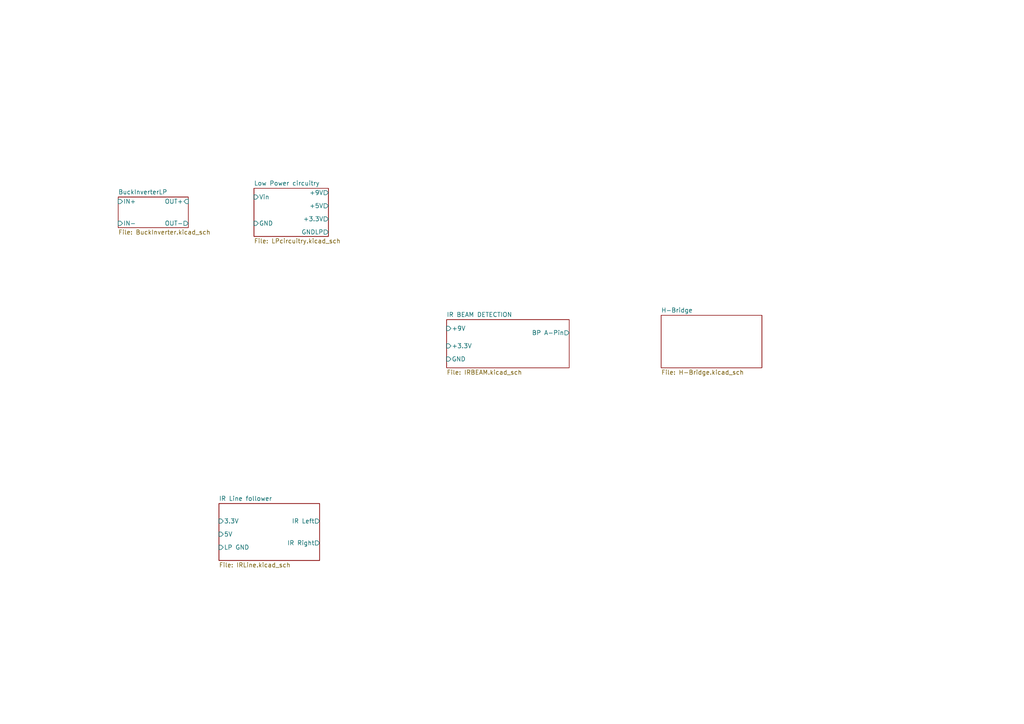
<source format=kicad_sch>
(kicad_sch (version 20230121) (generator eeschema)

  (uuid 4c06c41c-9bca-4047-a966-bb339025bf70)

  (paper "A4")

  (title_block
    (title "IR BEAM DETECTION SUBSYSTEM")
    (date "2023-06-22")
    (rev "1")
    (company "ABDEL-RAHMAN AL-FAOURI _TEAM 12 _ ENPH253")
  )

  


  (sheet (at 34.29 57.15) (size 20.32 8.89) (fields_autoplaced)
    (stroke (width 0.1524) (type solid))
    (fill (color 0 0 0 0.0000))
    (uuid 00f566c1-d8ca-4f41-9b53-ceec4a3d1976)
    (property "Sheetname" "BuckInverterLP" (at 34.29 56.4384 0)
      (effects (font (size 1.27 1.27)) (justify left bottom))
    )
    (property "Sheetfile" "BuckInverter.kicad_sch" (at 34.29 66.6246 0)
      (effects (font (size 1.27 1.27)) (justify left top))
    )
    (pin "OUT-" output (at 54.61 64.77 0)
      (effects (font (size 1.27 1.27)) (justify right))
      (uuid aadf651d-36c8-4b80-89cf-7101907ada8f)
    )
    (pin "IN-" input (at 34.29 64.77 180)
      (effects (font (size 1.27 1.27)) (justify left))
      (uuid b8533e82-14be-4bde-bb11-5c110b65899c)
    )
    (pin "IN+" input (at 34.29 58.42 180)
      (effects (font (size 1.27 1.27)) (justify left))
      (uuid f025a367-af16-48e1-80fe-d9d5d724b22a)
    )
    (pin "OUT+" input (at 54.61 58.42 0)
      (effects (font (size 1.27 1.27)) (justify right))
      (uuid 87f60cda-899b-48d0-a1b0-33ac4be45aa4)
    )
    (instances
      (project "ROBOT"
        (path "/4c06c41c-9bca-4047-a966-bb339025bf70" (page "5"))
      )
    )
  )

  (sheet (at 129.54 92.71) (size 35.56 13.97) (fields_autoplaced)
    (stroke (width 0.1524) (type solid))
    (fill (color 0 0 0 0.0000))
    (uuid 45209329-3c21-4499-98c2-a8f6fdbddd03)
    (property "Sheetname" "IR BEAM DETECTION" (at 129.54 91.9984 0)
      (effects (font (size 1.27 1.27)) (justify left bottom))
    )
    (property "Sheetfile" "IRBEAM.kicad_sch" (at 129.54 107.2646 0)
      (effects (font (size 1.27 1.27)) (justify left top))
    )
    (pin "BP A-Pin" output (at 165.1 96.52 0)
      (effects (font (size 1.27 1.27)) (justify right))
      (uuid e8bb6c72-0965-4af2-8e0f-d85790c6af67)
    )
    (pin "+9V" input (at 129.54 95.25 180)
      (effects (font (size 1.27 1.27)) (justify left))
      (uuid ae9f40bc-1bcd-41bf-803f-c9f92cae7ea2)
    )
    (pin "+3.3V" input (at 129.54 100.33 180)
      (effects (font (size 1.27 1.27)) (justify left))
      (uuid 6b5ebef5-a2f1-409b-8f5f-e2d07cfe5331)
    )
    (pin "GND" input (at 129.54 104.14 180)
      (effects (font (size 1.27 1.27)) (justify left))
      (uuid 86b61544-803f-4c31-ba64-912cfe99c9e5)
    )
    (instances
      (project "ROBOT"
        (path "/4c06c41c-9bca-4047-a966-bb339025bf70" (page "3"))
      )
    )
  )

  (sheet (at 191.77 91.44) (size 29.21 15.24) (fields_autoplaced)
    (stroke (width 0.1524) (type solid))
    (fill (color 0 0 0 0.0000))
    (uuid 8a0bf8b7-9991-4645-b3e6-8b8ff718cf85)
    (property "Sheetname" "H-Bridge" (at 191.77 90.7284 0)
      (effects (font (size 1.27 1.27)) (justify left bottom))
    )
    (property "Sheetfile" "H-Bridge.kicad_sch" (at 191.77 107.2646 0)
      (effects (font (size 1.27 1.27)) (justify left top))
    )
    (instances
      (project "ROBOT"
        (path "/4c06c41c-9bca-4047-a966-bb339025bf70" (page "2"))
      )
    )
  )

  (sheet (at 73.66 54.61) (size 21.59 13.97) (fields_autoplaced)
    (stroke (width 0.1524) (type solid))
    (fill (color 0 0 0 0.0000))
    (uuid a4186a1b-ac1b-4531-9771-5db1c40f1c7a)
    (property "Sheetname" "Low Power circuitry" (at 73.66 53.8984 0)
      (effects (font (size 1.27 1.27)) (justify left bottom))
    )
    (property "Sheetfile" "LPcircuitry.kicad_sch" (at 73.66 69.1646 0)
      (effects (font (size 1.27 1.27)) (justify left top))
    )
    (pin "+3.3V" output (at 95.25 63.5 0)
      (effects (font (size 1.27 1.27)) (justify right))
      (uuid 998eb015-a449-47a5-9281-6fd4e5320f45)
    )
    (pin "+5V" output (at 95.25 59.69 0)
      (effects (font (size 1.27 1.27)) (justify right))
      (uuid aa0570b2-4efe-4f90-8247-a52ea4687324)
    )
    (pin "+9V" output (at 95.25 55.88 0)
      (effects (font (size 1.27 1.27)) (justify right))
      (uuid 3f71e0d8-afd7-455d-a089-7aa6f1570b50)
    )
    (pin "Vin" input (at 73.66 57.15 180)
      (effects (font (size 1.27 1.27)) (justify left))
      (uuid 9a7dda71-96fb-4ce7-809e-acf05b6de6ef)
    )
    (pin "GND" input (at 73.66 64.77 180)
      (effects (font (size 1.27 1.27)) (justify left))
      (uuid 1f849df3-ed88-4305-bc5e-33bfb7c7b622)
    )
    (pin "GNDLP" output (at 95.25 67.31 0)
      (effects (font (size 1.27 1.27)) (justify right))
      (uuid c586b4b7-54cf-491d-bea1-a35dfd2f414b)
    )
    (instances
      (project "ROBOT"
        (path "/4c06c41c-9bca-4047-a966-bb339025bf70" (page "4"))
      )
    )
  )

  (sheet (at 63.5 146.05) (size 29.21 16.51) (fields_autoplaced)
    (stroke (width 0.1524) (type solid))
    (fill (color 0 0 0 0.0000))
    (uuid f2fc24d7-37be-4cb1-b748-6ae5ce0a5487)
    (property "Sheetname" "IR Line follower" (at 63.5 145.3384 0)
      (effects (font (size 1.27 1.27)) (justify left bottom))
    )
    (property "Sheetfile" "IRLine.kicad_sch" (at 63.5 163.1446 0)
      (effects (font (size 1.27 1.27)) (justify left top))
    )
    (pin "IR Left" output (at 92.71 151.13 0)
      (effects (font (size 1.27 1.27)) (justify right))
      (uuid cf3cbfb6-a3f3-4884-8884-18b4076fd48d)
    )
    (pin "3.3V" input (at 63.5 151.13 180)
      (effects (font (size 1.27 1.27)) (justify left))
      (uuid 69dbdd27-658c-4104-9163-1ce9e62853d6)
    )
    (pin "5V" input (at 63.5 154.94 180)
      (effects (font (size 1.27 1.27)) (justify left))
      (uuid b3254024-133c-4941-86f4-307649a7dac0)
    )
    (pin "IR Right" output (at 92.71 157.48 0)
      (effects (font (size 1.27 1.27)) (justify right))
      (uuid 393447a5-d079-44ad-8e73-5c6c766102e0)
    )
    (pin "LP GND" input (at 63.5 158.75 180)
      (effects (font (size 1.27 1.27)) (justify left))
      (uuid 230bbe0b-87fd-4069-99ba-bbe20dac0561)
    )
    (instances
      (project "ROBOT"
        (path "/4c06c41c-9bca-4047-a966-bb339025bf70" (page "6"))
      )
    )
  )

  (sheet_instances
    (path "/" (page "1"))
  )
)

</source>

------------

**WORK REQUEST**
Copy each line from the data that features the string "property".

**SOLUTION FOR THIS TASK**
    (property "Sheetname" "BuckInverterLP" (at 34.29 56.4384 0)
    (property "Sheetfile" "BuckInverter.kicad_sch" (at 34.29 66.6246 0)
    (property "Sheetname" "IR BEAM DETECTION" (at 129.54 91.9984 0)
    (property "Sheetfile" "IRBEAM.kicad_sch" (at 129.54 107.2646 0)
    (property "Sheetname" "H-Bridge" (at 191.77 90.7284 0)
    (property "Sheetfile" "H-Bridge.kicad_sch" (at 191.77 107.2646 0)
    (property "Sheetname" "Low Power circuitry" (at 73.66 53.8984 0)
    (property "Sheetfile" "LPcircuitry.kicad_sch" (at 73.66 69.1646 0)
    (property "Sheetname" "IR Line follower" (at 63.5 145.3384 0)
    (property "Sheetfile" "IRLine.kicad_sch" (at 63.5 163.1446 0)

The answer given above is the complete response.